Although the number of mortgage-related casualties has significantly declined this past year, wholesale lenders are disappearing at a brisk pace. Meanwhile, mortgage mergers are on the rise.
From Jan. 1 through March 31, Mortgage Daily tracked 13 mortgage-related businesses that either failed or were closed down.
The data was collected for the Mortgage Graveyard, a journal of mortgage-related entities that have either failed, closed or been acquired since 1998.
The latest numbers were two fewer than had been tracked as of the same point last year.
At the current pace, the number of casualties is on track to be the fewest since prior to the financial crisis in 2006, when just 32 were tracked.

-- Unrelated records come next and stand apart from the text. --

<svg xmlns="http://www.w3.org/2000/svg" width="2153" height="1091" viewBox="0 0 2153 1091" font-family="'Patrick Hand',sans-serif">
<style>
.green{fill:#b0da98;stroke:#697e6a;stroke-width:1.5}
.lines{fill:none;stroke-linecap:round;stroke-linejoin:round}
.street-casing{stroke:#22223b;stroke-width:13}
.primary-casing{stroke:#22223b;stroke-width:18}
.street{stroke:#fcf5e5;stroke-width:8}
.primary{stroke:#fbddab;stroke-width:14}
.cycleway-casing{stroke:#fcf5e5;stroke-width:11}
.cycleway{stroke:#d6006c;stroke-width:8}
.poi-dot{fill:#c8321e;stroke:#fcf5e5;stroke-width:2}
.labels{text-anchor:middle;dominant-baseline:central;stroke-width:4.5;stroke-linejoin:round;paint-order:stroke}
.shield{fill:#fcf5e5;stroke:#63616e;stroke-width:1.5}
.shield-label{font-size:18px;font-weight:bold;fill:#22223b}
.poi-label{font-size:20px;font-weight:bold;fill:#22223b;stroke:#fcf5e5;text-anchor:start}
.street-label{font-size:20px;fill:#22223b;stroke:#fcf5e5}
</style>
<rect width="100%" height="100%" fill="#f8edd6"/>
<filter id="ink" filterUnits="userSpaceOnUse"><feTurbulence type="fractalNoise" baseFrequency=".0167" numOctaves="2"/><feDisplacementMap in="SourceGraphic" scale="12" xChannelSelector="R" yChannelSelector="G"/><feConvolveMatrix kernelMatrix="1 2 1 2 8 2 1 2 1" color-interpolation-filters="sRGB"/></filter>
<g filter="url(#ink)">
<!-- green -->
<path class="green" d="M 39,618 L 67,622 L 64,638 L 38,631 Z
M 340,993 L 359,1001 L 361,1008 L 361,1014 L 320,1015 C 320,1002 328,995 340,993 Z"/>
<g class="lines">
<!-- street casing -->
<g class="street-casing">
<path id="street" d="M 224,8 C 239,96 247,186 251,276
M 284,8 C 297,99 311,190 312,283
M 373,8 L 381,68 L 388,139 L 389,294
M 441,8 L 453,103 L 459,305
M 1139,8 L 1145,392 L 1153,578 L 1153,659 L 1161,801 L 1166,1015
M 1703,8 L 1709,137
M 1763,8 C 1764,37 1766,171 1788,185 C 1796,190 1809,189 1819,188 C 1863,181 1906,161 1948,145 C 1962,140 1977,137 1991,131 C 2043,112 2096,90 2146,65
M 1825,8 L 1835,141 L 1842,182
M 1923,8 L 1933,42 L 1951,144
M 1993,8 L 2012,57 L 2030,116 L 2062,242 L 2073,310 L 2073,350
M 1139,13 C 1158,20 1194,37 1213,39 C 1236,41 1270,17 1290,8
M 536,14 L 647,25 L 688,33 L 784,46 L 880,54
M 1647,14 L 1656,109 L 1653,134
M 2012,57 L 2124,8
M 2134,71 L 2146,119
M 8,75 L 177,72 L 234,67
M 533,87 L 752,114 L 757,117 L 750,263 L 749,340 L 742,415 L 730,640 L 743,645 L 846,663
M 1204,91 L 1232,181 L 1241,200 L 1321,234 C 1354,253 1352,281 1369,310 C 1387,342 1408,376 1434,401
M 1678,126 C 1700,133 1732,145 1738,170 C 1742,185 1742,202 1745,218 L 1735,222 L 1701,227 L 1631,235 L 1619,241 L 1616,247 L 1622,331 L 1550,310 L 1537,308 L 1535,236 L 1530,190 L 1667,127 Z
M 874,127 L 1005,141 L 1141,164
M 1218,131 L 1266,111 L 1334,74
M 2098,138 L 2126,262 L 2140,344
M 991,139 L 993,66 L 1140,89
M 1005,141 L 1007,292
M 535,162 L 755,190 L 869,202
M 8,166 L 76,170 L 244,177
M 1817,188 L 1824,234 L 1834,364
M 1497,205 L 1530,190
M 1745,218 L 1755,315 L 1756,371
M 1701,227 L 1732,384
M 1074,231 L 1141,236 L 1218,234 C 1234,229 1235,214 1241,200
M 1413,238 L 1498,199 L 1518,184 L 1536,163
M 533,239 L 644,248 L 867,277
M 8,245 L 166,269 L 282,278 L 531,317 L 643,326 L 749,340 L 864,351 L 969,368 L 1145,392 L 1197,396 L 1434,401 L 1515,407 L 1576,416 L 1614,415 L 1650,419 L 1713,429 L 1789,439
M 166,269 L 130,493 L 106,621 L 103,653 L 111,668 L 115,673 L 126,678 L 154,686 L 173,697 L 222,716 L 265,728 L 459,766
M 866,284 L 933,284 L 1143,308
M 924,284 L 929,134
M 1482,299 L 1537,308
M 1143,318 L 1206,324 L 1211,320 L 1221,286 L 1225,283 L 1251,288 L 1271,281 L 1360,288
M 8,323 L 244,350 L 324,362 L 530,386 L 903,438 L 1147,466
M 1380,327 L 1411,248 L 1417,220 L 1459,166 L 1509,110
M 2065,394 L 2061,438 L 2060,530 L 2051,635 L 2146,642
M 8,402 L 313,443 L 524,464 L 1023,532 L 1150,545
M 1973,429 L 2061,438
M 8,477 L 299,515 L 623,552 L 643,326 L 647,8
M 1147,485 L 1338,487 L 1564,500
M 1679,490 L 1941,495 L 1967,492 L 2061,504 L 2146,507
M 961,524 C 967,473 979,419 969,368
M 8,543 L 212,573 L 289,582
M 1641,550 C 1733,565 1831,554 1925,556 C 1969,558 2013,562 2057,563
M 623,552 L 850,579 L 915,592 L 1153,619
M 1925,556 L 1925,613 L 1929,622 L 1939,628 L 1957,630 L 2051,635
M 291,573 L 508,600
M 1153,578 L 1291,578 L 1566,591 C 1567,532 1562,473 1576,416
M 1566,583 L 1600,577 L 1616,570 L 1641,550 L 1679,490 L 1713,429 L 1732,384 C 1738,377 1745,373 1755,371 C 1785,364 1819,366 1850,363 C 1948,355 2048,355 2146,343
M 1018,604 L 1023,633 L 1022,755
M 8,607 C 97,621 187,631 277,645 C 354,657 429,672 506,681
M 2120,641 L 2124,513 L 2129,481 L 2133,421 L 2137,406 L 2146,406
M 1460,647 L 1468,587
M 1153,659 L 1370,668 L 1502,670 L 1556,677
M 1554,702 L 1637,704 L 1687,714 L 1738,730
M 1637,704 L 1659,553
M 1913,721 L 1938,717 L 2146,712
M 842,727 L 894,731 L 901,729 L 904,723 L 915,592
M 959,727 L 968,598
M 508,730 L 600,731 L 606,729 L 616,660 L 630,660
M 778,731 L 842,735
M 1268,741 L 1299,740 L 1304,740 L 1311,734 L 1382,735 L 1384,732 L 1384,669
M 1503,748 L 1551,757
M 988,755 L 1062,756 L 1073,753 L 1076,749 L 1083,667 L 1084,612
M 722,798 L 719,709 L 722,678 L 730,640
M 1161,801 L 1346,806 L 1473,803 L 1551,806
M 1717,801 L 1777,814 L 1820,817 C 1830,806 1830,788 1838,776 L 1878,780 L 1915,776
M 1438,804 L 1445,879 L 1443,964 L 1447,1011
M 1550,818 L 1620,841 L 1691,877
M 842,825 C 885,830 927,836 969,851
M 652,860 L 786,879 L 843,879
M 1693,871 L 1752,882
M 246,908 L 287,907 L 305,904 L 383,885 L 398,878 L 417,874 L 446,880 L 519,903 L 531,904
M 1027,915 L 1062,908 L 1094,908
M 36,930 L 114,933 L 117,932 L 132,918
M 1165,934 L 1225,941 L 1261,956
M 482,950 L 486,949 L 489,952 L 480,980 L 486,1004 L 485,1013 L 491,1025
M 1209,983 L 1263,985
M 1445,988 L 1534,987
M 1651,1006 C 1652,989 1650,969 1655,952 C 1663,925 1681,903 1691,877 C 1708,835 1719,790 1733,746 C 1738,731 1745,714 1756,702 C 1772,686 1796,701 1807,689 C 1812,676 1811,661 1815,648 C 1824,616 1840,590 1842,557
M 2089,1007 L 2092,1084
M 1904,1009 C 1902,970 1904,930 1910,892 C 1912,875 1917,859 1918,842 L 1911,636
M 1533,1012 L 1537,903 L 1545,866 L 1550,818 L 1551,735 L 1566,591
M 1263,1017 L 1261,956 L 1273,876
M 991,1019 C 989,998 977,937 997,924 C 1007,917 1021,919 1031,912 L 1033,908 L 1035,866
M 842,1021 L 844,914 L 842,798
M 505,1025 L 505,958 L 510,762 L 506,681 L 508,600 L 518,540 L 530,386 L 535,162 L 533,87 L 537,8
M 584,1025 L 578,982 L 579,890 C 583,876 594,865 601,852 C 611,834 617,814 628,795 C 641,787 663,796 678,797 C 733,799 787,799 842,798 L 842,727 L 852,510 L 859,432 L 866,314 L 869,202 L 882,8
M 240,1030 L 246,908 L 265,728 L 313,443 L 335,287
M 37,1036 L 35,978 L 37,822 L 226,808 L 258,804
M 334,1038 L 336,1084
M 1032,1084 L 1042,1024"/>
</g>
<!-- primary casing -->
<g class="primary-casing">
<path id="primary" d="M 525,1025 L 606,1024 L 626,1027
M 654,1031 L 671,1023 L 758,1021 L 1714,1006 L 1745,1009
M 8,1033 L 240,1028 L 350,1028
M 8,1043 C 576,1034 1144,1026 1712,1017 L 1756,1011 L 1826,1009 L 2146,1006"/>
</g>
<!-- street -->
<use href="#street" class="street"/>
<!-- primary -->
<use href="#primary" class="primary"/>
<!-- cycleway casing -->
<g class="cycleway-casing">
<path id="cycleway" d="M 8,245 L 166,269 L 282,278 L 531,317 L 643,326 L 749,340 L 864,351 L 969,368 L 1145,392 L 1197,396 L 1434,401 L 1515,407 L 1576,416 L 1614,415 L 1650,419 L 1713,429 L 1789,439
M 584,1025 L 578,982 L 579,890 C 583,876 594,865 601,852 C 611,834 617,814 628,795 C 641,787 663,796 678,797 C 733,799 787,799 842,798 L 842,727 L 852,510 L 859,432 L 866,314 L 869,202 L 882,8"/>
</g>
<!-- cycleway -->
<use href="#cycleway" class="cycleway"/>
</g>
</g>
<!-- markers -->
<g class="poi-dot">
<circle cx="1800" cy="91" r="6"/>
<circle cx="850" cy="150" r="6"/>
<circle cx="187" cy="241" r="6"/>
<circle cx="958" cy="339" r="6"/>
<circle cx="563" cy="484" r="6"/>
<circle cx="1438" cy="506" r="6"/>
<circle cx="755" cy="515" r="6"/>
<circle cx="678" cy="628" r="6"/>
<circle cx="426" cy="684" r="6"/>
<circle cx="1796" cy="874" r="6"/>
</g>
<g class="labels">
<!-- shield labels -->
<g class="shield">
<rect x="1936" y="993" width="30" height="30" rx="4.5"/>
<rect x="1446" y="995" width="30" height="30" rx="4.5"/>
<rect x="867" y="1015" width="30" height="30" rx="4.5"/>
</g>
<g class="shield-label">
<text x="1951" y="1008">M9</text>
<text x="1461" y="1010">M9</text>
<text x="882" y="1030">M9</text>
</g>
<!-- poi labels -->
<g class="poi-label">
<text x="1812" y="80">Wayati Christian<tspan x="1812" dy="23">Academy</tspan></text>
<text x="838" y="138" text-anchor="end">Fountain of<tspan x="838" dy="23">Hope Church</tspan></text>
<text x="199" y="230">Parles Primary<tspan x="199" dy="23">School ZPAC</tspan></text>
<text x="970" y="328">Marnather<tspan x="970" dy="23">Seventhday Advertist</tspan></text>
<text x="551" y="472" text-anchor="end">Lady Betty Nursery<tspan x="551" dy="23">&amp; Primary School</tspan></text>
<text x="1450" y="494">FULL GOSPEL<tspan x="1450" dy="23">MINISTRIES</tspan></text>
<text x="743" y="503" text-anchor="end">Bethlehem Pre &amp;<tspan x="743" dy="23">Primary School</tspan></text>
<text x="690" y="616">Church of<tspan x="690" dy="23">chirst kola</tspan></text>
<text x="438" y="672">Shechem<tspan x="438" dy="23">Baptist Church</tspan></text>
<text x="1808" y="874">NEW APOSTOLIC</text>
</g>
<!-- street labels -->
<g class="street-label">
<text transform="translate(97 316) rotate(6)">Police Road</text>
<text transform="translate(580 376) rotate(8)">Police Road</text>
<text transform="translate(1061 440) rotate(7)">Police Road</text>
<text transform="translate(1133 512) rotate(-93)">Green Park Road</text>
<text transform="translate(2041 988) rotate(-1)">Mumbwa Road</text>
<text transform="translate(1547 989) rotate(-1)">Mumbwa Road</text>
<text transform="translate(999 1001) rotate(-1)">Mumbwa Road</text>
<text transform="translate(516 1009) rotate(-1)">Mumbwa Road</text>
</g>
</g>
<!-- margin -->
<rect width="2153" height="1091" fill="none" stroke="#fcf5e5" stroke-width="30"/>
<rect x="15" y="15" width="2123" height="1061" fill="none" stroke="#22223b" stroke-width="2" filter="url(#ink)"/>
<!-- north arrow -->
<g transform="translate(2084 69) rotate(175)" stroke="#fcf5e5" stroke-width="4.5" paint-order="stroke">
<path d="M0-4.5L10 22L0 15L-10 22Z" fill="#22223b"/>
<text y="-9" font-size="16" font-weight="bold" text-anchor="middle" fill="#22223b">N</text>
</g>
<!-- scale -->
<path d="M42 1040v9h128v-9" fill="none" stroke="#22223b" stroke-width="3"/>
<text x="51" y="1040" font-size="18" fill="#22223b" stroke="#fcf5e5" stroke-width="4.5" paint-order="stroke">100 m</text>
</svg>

The year-over-year decline reflects a drop in credit union failures.
|Type||Q1 2014||Q1 2013|
|Bank Failures (FDIC)||5||4|
|Credit Union Failures||2||5|
Total Mortgage-Related Failures
Prominent among this year’s closings are wholesale mortgage lenders — with five wholesaler closings tracked so far this year.
Another notable casualty was the Mortgage Insurance Companies of America, which has discontinued operations. However, a new trade group — the U.S. Mortgage Insurers — has been launched to take MICA’s place.
Mortgage casualties peaked in 2009, when 235 mortgage-related businesses closed.
Much more significant this year have been mortgage-related mergers and acquisitions.
During the first quarter, 18 acquisitions were tracked.
To put that number in perspective, just 32 mortgage M&A transactions were tracked for all of last year.
“Many mortgage lenders are adapting to sharply lower originations by reducing staffing, cutting branches or shutting down,” Mortgage Daily Founder and Publisher Sam Garcia said. “However, a good share are acquiring origination operations or agreeing to be acquired.”
Among those being acquired, several have sold out to banks, Garcia said. Others are adjusting their business models to capitalize on income and originations that can be generated through the acquisition of mortgage servicing rights.